I've been on vacation this week. So nice to be able to set my own hours and do what I want--even if it is working! The only trouble is is that it goes too fast. Way, way too fast.
Today I've gotten quite a bit done--some of the more tedious 'preparing for winter' tasks have been marked off my list.
Here are Callum and Jeffery --Shetland wether and ram. They are twins, in case you can't tell. I had just opened up a new pasture for them and they were sampling some of the goodies. I'm hoping Jeff will stay put, as he can see the girls during the day--even though it is way across the pasture. If he doesn't, I'll have to move him back to their old pen and start feeding hay...and hope he will stay in there!
After moving Jeff & Cal, I went up and started working on the back line fence. Remember that big wild Cherry tree that fell on the fence during the Spring? Well the guy that owns the land behind me finally got it sawed off the fence, and I had the fence sorta 'jerry-rigged' all summer, so it was time to get it fixed. In the first picture I've removed the flattened post. Afterward I took down the new piece of wire, drove two more fence posts, straightened the old wire as best I could, and then put the new wire up again, stretching it as I went. It's not too pretty, but it's nice and solid, with everything triple wired to each other and the posts. I also attached several large cut limbs to the bottom of part of the fence. This is where the roots of the old tree were and there was an indentation, so the fence had a small gap along the bottom. This fence faces about 40 acres of pasture and woods, so I want it to be as coyote proof as possible. (The orange fencing isn't mine--it was put there by the guy to keep his cows from breaching the fence).

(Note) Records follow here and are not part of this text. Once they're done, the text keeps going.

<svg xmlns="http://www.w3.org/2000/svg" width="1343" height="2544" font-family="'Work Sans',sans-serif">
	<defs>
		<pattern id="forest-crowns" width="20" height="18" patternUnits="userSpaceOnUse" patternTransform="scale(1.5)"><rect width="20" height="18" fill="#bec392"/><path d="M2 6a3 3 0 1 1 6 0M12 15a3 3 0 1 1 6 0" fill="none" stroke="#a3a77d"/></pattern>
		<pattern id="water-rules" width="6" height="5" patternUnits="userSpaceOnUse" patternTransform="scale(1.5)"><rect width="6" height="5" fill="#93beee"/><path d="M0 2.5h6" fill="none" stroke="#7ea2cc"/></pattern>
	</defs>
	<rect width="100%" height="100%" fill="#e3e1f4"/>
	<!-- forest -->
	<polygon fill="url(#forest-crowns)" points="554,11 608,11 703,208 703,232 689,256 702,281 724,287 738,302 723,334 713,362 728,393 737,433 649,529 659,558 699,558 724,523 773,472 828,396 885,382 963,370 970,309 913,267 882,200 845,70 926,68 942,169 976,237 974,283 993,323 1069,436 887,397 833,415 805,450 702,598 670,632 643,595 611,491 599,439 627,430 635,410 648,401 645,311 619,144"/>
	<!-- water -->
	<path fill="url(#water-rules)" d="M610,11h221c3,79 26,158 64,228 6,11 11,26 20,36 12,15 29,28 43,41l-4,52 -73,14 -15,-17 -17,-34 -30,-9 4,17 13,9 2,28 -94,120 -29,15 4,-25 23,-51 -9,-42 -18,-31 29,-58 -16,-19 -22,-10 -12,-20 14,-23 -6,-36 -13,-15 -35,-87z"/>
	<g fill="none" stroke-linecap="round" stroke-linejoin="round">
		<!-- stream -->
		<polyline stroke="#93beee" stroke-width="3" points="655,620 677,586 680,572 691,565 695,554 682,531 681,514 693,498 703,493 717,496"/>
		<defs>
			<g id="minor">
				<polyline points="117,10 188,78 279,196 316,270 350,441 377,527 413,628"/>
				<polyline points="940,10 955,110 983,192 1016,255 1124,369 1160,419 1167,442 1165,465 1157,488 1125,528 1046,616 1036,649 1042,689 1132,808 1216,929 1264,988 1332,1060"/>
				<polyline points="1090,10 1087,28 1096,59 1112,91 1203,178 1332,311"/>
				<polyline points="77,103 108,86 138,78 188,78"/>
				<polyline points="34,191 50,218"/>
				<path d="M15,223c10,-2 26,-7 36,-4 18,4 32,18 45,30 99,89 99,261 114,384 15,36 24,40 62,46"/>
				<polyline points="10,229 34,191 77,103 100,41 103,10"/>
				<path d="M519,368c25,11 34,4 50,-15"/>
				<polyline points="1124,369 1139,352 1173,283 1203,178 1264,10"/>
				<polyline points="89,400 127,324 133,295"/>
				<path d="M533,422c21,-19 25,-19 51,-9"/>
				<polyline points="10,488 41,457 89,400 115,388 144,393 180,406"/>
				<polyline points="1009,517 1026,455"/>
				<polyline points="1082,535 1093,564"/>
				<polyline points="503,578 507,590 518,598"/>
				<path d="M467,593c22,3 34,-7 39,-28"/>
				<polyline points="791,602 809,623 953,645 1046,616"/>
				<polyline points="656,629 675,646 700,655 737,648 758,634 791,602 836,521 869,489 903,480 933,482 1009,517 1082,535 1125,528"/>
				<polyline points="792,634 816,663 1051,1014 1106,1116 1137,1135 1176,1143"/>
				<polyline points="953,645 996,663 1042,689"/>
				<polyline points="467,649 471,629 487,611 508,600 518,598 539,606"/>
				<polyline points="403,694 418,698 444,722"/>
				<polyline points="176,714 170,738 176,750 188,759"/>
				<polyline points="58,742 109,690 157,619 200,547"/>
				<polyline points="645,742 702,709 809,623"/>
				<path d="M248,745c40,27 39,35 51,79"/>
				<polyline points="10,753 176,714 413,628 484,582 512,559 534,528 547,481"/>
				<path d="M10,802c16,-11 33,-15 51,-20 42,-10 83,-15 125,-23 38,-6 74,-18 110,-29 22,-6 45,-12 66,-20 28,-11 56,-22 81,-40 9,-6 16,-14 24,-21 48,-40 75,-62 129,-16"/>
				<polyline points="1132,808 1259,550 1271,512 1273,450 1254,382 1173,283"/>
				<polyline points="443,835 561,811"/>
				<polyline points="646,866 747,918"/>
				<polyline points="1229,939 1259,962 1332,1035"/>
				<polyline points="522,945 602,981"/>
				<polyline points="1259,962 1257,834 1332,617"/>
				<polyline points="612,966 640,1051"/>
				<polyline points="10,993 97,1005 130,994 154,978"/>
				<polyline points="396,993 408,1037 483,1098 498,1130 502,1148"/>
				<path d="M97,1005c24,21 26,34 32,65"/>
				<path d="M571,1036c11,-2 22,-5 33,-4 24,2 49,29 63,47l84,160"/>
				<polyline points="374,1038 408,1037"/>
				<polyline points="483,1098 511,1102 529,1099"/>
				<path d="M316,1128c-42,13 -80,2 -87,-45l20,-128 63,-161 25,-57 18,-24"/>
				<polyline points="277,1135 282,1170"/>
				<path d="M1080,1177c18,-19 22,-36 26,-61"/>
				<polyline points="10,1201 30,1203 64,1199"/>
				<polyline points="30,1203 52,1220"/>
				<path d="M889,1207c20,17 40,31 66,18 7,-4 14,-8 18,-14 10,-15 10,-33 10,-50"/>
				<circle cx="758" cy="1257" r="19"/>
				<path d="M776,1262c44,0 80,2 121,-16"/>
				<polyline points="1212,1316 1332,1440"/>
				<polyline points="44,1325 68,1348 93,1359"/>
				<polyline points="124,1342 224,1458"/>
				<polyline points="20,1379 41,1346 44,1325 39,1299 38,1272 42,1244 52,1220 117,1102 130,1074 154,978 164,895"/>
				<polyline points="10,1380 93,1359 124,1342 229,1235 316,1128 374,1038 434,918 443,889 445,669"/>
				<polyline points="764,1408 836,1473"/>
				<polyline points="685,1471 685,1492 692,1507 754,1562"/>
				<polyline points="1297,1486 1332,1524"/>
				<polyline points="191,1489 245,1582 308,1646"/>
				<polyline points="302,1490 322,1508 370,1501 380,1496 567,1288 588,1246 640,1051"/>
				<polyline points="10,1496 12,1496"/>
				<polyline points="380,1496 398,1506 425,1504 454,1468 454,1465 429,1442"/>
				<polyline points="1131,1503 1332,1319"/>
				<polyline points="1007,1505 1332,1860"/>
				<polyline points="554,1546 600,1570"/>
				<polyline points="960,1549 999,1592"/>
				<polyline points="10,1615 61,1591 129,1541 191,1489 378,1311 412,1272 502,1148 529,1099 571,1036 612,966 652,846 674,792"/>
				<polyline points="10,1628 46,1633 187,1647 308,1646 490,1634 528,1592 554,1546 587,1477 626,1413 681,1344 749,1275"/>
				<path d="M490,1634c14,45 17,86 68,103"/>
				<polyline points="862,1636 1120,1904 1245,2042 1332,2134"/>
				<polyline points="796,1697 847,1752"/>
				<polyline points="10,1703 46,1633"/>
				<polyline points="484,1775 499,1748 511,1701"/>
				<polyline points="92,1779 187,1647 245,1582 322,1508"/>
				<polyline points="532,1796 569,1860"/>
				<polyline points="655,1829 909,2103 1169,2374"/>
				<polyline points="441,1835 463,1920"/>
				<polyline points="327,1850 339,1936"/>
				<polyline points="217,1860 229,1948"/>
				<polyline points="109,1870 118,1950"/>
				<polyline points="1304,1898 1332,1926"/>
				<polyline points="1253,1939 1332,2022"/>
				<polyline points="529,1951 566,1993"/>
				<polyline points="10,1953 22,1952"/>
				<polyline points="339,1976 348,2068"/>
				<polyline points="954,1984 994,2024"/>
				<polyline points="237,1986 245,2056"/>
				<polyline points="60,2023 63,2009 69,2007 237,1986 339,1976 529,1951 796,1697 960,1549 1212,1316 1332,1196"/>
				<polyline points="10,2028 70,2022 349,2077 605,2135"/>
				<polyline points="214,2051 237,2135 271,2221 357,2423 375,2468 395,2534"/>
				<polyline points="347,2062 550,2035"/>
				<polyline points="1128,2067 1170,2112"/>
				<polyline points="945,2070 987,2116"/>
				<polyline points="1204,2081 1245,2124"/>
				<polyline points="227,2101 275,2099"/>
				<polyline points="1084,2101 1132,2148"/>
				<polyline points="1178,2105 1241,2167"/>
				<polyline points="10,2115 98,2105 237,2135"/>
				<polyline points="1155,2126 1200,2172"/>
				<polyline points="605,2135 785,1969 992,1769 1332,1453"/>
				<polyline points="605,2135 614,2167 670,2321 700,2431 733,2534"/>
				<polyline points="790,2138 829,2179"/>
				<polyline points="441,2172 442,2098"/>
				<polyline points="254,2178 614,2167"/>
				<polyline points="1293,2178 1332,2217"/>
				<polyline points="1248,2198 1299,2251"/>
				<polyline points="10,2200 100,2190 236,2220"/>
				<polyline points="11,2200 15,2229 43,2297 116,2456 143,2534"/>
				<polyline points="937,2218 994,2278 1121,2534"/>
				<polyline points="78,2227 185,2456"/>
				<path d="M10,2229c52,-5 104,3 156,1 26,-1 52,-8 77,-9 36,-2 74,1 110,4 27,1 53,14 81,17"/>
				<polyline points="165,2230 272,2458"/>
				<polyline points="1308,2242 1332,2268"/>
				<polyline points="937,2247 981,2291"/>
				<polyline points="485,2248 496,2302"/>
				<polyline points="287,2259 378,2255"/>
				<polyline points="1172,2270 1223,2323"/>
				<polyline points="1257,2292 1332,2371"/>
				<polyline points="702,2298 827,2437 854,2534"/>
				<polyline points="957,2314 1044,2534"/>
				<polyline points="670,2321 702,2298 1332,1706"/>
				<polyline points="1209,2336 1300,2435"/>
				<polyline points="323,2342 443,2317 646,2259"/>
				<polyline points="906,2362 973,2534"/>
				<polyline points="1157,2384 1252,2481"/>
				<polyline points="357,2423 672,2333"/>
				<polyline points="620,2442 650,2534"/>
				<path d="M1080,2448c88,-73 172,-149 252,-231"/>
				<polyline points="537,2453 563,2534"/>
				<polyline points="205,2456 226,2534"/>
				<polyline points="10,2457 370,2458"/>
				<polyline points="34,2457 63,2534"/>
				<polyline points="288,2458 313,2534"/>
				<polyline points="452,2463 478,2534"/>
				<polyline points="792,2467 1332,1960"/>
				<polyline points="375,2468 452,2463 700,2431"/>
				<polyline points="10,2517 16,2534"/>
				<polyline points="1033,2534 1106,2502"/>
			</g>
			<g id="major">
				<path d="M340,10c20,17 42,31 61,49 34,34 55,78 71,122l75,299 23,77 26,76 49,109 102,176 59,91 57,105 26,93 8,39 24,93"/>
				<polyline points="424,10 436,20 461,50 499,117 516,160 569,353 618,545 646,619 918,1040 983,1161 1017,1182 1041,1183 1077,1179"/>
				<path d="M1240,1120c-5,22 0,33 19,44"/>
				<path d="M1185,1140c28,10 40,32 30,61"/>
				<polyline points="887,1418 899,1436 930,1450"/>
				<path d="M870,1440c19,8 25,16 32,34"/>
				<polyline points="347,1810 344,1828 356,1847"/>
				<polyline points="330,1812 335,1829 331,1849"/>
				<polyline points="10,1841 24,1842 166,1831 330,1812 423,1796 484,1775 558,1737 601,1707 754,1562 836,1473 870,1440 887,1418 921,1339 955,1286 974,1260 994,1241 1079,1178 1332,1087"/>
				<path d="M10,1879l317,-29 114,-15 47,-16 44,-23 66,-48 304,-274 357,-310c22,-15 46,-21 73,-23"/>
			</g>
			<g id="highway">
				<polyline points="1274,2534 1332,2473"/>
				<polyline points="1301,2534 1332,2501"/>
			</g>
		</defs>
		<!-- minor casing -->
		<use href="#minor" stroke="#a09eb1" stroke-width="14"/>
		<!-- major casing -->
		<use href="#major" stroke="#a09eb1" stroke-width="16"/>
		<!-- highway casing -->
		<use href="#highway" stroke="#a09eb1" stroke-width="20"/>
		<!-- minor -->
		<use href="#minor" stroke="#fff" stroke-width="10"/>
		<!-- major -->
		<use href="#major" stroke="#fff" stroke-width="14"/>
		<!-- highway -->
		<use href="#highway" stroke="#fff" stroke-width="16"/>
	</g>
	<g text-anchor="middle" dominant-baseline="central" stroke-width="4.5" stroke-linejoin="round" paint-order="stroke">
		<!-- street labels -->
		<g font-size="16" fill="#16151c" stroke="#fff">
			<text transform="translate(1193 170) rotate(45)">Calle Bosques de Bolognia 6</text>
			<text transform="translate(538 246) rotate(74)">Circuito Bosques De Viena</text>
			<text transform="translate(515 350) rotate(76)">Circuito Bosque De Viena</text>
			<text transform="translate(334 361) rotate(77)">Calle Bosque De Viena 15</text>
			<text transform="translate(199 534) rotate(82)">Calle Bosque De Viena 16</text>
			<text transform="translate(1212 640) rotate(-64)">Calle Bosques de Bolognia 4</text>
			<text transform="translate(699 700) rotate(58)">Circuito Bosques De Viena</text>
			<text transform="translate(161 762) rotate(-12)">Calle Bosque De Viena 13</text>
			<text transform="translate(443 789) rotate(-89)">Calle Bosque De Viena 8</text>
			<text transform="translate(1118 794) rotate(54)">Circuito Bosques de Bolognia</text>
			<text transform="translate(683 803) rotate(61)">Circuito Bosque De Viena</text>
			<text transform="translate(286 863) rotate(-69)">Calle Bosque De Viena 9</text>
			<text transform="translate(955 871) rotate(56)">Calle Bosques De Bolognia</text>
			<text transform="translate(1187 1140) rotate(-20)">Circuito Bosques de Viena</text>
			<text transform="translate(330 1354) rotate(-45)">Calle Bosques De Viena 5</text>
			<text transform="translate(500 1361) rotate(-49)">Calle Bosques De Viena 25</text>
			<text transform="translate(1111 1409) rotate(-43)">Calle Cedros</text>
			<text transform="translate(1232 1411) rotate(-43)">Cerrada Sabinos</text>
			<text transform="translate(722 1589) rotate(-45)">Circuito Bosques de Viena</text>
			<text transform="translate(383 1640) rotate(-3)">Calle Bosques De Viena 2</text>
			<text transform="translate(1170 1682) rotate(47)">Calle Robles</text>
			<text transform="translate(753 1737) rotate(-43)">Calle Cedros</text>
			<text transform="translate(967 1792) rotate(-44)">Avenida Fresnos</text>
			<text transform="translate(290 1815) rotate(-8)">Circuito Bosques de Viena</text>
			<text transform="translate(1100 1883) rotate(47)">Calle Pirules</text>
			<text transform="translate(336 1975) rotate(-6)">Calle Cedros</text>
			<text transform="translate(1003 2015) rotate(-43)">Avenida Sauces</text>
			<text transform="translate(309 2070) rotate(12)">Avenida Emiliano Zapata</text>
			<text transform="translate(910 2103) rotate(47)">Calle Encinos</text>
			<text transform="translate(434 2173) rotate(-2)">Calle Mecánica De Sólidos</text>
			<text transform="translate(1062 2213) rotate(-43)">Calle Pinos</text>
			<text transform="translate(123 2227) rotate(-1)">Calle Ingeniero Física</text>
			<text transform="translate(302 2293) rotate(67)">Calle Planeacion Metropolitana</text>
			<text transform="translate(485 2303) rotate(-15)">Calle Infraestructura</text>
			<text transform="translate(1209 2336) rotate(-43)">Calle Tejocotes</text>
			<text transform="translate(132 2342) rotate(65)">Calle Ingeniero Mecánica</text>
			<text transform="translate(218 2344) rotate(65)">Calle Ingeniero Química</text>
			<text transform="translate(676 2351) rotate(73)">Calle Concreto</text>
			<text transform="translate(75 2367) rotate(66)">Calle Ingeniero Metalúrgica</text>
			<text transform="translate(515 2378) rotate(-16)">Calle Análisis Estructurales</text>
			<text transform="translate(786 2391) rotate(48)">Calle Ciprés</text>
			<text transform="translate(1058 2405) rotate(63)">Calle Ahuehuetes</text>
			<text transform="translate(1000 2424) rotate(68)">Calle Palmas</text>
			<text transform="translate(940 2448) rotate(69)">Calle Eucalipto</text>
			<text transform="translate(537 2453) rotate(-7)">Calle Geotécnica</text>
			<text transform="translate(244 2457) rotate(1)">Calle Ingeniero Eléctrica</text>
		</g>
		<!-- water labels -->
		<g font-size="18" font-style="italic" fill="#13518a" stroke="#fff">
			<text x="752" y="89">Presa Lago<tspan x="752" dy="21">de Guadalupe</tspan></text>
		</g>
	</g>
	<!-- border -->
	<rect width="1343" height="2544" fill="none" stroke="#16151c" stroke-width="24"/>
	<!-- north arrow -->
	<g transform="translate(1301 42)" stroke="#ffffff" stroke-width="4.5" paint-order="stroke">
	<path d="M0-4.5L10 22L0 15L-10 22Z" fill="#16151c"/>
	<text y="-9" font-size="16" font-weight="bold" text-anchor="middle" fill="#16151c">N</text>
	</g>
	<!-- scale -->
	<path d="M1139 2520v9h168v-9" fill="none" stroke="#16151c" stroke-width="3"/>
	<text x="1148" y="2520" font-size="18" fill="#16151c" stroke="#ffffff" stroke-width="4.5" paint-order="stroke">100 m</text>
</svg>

Next it was time to fix the eyesore, also known as Blue and Lanny's 'hoop house'. This is their shelter during the winter. The tarp has lasted almost three years, but really started falling apart this Spring. I cut away most of the rotten part, and wired the new tarp into place.
Now, should be nice and snug for the winter, and looks so much better! The breeding group will actually be using it for awhile and then later on after I break them up, I'll move Lanny and Blue back over. Those two are most unhappy right now, and refuse to use the part of the Shetland barn that I opened up for them. Such creatures of habit!
I wanted to show you the mess I cleaned up Monday! What you are looking at is cockle burrs. Last winter I had some hay that had some cockle burrs in it. It wasn't a happy discovery. There was one little area where I fed hay, that the sheep couldn't get to this summer, and these things sprouted up everywhere. The sheep will eat them, especially when they are young and tender and have no burrs on them. They'd probably eat them with the burrs, but it would also trash their fleeces. I let them in there once during the summer and they ate them all down, but then I forgot all about them, and they put burrs on. I spent close to a half hour or better, pulling them and stuffing them into feed sacks. Then I picked up all the escapee burrs that fell off on the ground. I ended up with three feed sacks crammed full. I guess I'll try and burn them on the brush pile, once they dry out a little.
I've also gotten some windows washed today and my storm door up, and I think I'm gonna call it day!